- Developer(s): Code Force
- Publisher(s): Matrix Games
- Platform(s): Windows
- Release: March 25, 2010
- Genre(s): 4X
- Mode(s): Single player

= Distant Worlds (video game) =

2010 video game

Distant Worlds is a real-time grand strategy wargame developed by Code Force and published by Matrix Games.

Distant Worlds was released on March 25, 2010. Three subsequent expansions, Return of the Shakturi, Legends, and Shadows were released in 2010, 2011, and 2013, respectively. The game appeared on the Steam platform on May 23, 2014, under the name Distant Worlds: Universe, gathering the original game and all expansions into a single package with new content. It was followed by Distant Worlds 2, released in 2022.

== Gameplay ==
Gameplay features up to 1,400 star systems, with up to 50,000 planets, moons and asteroids in a single game session.
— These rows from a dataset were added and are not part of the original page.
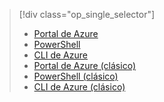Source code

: > [!div class="op_single_selector"]
> * [Portal de Azure](../articles/virtual-network/virtual-networks-static-private-ip-arm-pportal.md)
> * [PowerShell](../articles/virtual-network/virtual-networks-static-private-ip-arm-ps.md)
> * [CLI de Azure](../articles/virtual-network/virtual-networks-static-private-ip-arm-cli.md)
> * [Portal de Azure (clásico)](../articles/virtual-network/virtual-networks-static-private-ip-classic-pportal.md)
> * [PowerShell (clásico)](../articles/virtual-network/virtual-networks-static-private-ip-classic-ps.md)
> * [CLI de Azure (clásico)](../articles/virtual-network/virtual-networks-static-private-ip-classic-cli.md)
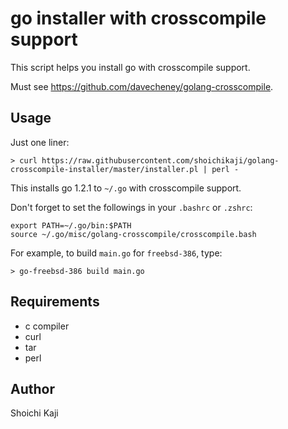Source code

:# go installer with crosscompile support

This script helps you install go with crosscompile support.

Must see https://github.com/davecheney/golang-crosscompile.

## Usage

Just one liner:

    > curl https://raw.githubusercontent.com/shoichikaji/golang-crosscompile-installer/master/installer.pl | perl -

This installs go 1.2.1 to `~/.go` with crosscompile support.

Don't forget to set the followings in your `.bashrc` or `.zshrc`:

    export PATH=~/.go/bin:$PATH
    source ~/.go/misc/golang-crosscompile/crosscompile.bash

For example, to build `main.go` for `freebsd-386`, type:

    > go-freebsd-386 build main.go

## Requirements

* c compiler
* curl
* tar
* perl

## Author

Shoichi Kaji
Key differences from other games of the genre are the vast scale, along with task automation systems that help the player manage their empire.

== Reception ==
Distant Worlds received generally positive reviews upon its release. RTSguru gave it 8 out of 10, praising the replayability and large galaxies, while diverting some criticism towards the user interface and graphics. Gamesquad awarded it an 8.0 out of 10, praising the automation options and the economical system of the game. However, they expressed some concern towards the game's tutorial, stating that "while the game does help the new player with its efficient UI and two tutorials, the player still feels like the game stuffs him in a spacesuit, gives him a pat on the back and kicks him out the airlock to fend for himself." Metacritic recorded a weighted average score of 81/100 for Distant Worlds: Universe.

Space Sector initially had mixed feelings towards the game, giving it 5.0 out of 10. While praising the vastness of the game, they ultimately felt that the interface, steep learning curve, lackluster graphics and some bad design implementations had made Distant Worlds "a dry, sterile, overwhelming, boring and ultimately not fun game to play." The reviewer, Adam Solo, later modified his article to an 8.8 out of 10, stating the game had vastly improved after several patches and its first expansion were released.

Rock Paper Shotgun gave the Distant Worlds: Universe collection its Best Strategy Game of 2014 award.